Friday, December 24, 2010

jSuneido Compiler Optimizations

For my own reference, and to justify my month of work, I thought I'd go over some of the optimizations I've done recently. The changes involve:
  • how functions/methods/blocks are compiled
  • how calls are compiled
  • the run-time support code e.g. in Ops, SuValue, SuClass, SuInstance, etc.
My original scheme was that arguments were passed in an array i.e. in the style of Java's variable arguments. For simplicity additional local variables were also stored in this array. This had a nice side benefit that the array could be used to capture the local variables for blocks (aka closures).

The downside is that every call had to allocate an argument array, and often re-allocate it to accommodate default arguments or local variables. And access to variables requires larger and presumably slower code. (ALOAD, ICONST, AALOAD/STORE instead of just ALOAD/STORE)

To keep the calling code smaller I was generating calls via helper functions (with variations for 1 to 9 arguments) that built the argument array. One drawback of this approach is that it added another level to the call stack. This can impede optimization since the Hotspot JVM only in-lines a limited depth.

The first step was to compile with Java arguments and locals for functions (and methods) that did not use blocks.

Then I realized that if a block didn't share any variables with its containing scope, it could be compiled as a standalone function. Which is nice because blocks require allocating a new instance of the block for each instantiation, whereas standalone functions don't since they are "static". And it meant that the outer function could then be compiled without the argument array. Determing if a function shares variables with blocks is a little tricky e.g. you have to ignore block parameters, except when you have nested blocks and an inner block references an outer blocks parameter. See AstSharesVars

Where I still needed the argument array I changed the calling code to build it in-line, without a helper function. This is what the Java compiler does with varargs calls. Generating code that is similar to what javac produces is a good idea because the JVM JIT compiler is tuned for that kind of code.

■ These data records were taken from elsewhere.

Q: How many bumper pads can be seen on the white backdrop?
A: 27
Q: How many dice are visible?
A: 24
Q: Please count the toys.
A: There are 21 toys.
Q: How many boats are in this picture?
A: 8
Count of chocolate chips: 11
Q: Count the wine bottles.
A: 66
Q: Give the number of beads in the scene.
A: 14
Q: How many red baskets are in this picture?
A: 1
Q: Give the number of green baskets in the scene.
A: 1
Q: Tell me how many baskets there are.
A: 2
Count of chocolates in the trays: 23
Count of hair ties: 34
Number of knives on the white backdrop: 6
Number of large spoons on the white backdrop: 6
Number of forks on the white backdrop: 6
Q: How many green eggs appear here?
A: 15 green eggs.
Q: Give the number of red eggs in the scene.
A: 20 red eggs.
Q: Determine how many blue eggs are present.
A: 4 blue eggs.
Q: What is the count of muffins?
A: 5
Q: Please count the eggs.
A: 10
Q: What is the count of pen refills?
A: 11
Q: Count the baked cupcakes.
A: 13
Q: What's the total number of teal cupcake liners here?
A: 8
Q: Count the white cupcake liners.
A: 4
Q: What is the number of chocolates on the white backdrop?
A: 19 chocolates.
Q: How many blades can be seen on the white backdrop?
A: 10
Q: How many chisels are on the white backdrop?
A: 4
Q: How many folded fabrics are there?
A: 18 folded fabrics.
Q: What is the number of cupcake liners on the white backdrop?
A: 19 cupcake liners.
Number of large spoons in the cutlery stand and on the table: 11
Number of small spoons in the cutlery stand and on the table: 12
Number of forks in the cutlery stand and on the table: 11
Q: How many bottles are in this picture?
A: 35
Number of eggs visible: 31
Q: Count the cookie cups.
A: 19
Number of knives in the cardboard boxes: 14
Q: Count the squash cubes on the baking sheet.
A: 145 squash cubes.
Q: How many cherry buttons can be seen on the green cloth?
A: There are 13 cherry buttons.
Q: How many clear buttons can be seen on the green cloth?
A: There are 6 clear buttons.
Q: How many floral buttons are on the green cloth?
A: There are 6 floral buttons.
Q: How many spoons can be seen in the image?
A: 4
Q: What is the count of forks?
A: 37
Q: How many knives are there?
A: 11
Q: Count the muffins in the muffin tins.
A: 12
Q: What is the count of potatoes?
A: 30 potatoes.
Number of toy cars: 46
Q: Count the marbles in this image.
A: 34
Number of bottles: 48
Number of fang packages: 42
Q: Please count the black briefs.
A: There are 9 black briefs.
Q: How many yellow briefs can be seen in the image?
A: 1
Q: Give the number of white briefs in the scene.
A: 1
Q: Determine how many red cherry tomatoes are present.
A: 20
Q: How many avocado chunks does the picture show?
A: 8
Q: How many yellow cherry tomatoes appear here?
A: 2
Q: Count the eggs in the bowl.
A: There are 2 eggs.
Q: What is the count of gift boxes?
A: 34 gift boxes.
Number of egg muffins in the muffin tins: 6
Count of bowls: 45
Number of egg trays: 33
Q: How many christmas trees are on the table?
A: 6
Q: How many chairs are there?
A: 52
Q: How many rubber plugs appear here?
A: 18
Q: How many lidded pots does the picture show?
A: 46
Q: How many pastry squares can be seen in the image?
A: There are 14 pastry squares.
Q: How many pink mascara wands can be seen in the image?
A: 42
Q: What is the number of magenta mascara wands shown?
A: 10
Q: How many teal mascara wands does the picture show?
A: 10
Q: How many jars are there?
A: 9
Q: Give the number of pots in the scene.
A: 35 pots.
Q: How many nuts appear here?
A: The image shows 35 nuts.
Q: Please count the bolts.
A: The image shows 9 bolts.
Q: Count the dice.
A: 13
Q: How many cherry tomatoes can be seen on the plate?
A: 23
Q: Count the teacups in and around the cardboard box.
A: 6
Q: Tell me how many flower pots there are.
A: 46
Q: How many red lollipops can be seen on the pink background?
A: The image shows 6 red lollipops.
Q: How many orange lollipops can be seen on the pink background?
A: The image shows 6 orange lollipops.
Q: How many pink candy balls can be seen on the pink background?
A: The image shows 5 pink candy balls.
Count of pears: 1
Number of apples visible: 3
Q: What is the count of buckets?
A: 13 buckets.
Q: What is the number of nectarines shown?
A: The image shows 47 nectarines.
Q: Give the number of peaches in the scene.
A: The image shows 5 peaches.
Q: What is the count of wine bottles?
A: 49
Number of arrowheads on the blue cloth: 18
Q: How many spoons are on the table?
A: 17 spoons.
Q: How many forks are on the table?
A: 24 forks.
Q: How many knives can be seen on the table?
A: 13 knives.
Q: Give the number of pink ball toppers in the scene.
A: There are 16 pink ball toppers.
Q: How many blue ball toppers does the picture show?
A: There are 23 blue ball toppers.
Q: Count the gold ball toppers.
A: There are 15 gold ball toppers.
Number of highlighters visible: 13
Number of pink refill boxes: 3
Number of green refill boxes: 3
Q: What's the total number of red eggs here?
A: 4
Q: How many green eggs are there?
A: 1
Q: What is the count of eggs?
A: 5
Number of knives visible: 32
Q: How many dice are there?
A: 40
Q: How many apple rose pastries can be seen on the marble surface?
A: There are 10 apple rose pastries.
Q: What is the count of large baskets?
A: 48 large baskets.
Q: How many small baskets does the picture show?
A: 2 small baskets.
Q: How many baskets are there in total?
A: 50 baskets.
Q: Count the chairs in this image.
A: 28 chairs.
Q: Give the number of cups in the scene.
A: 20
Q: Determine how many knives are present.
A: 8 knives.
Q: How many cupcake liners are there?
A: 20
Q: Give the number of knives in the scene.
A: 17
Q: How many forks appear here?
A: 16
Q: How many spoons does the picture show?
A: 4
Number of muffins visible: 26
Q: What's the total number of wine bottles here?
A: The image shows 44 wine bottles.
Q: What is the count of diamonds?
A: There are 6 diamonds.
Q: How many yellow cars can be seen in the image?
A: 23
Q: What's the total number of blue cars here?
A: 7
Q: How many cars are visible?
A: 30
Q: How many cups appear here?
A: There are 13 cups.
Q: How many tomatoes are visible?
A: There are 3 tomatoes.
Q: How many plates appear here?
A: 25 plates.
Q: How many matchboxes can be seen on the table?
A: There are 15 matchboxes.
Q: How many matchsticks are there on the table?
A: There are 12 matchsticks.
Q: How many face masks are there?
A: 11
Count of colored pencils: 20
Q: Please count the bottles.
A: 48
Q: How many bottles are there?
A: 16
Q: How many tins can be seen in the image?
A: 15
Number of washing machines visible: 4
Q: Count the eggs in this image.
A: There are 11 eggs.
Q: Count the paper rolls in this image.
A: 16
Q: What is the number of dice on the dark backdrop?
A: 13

One of the complications of a dynamic language is that when you're compiling a call you don't know anything about what you'll end up calling.

On top of this, Suneido allows "fancier" argument passing and receiving than Java. This means there can be mismatches where a call is "simple" and the function is "fancy", or where the call is "fancy" and the function is simple. So there needs to be adapter functions to handle this. But you still want a "simple" call to a "simple" function to be direct.

Each Suneido function/method is compiled into a Java class that has Java methods for simple calls and fancy calls. If the Suneido function/method is simple, then it implements the simple method and the fancy method is an adapter (that pulls arguments out of a varargs array). (for example, see SuFunction2, the base class for two argument functions) If the Suneido function/method is fancy, then it implements the fancy method and the simple method is an adapter (that builds an argument array).

In cSuneido, all values derive from SuValue and you can simply call virtual methods. But jSuneido uses native types e.g. for strings and numbers. (To avoid the overhead of wrappers.) So you need something between calls and implementations that uses "companion" objects for methods on Java native types. For example, Ops.eval2 (simple method calls with two arguments) looks like:

Object eval2(Object x, Object method, Object arg1, Object arg2) {
    return target(x).lookup(method).eval2(x, arg1, arg2);

For SuValue's (which have a lookup method) target simply returns x. For Java native types it returns a companion object (which has a lookup method). lookup then returns the method object.

One issue I ran into is that now I'm using actual Java locals, the code has to pass the Java verifier's checking for possibly uninitialized variables. I ran into a bunch of our Suneido code that wouldn't compile because of this. In some cases the code was correct - the variable would always be initialized, but the logic was too complex for the verifier to confirm it. In other cases the code was just plain wrong, but only in obscure cases that probably never got used. I could have generated code to initialize every variable to satisfy the verifier, but it was easier just to "fix" our Suneido code.

The "fast path" is now quite direct, and doesn't involve too deep a call stack so the JIT compiler should be able to in-line it.

The remaining slow down over Java comes from method lookup and from using "boxed" integers (i.e. Integer instead of int). The usual optimization for method lookup is call site caching. I could roll my own, but it probably makes more sense to wait for JSR 292 in Java 7. Currently, there's not much you can do about having to use boxed integers in a dynamic language. Within functions it would be possible to recognize that a variable was only ever an int and generate code based on that. I'm not sure it's worth it - Suneido code doesn't usually do a lot of integer calculations. It's much more likely to be limited by database speed.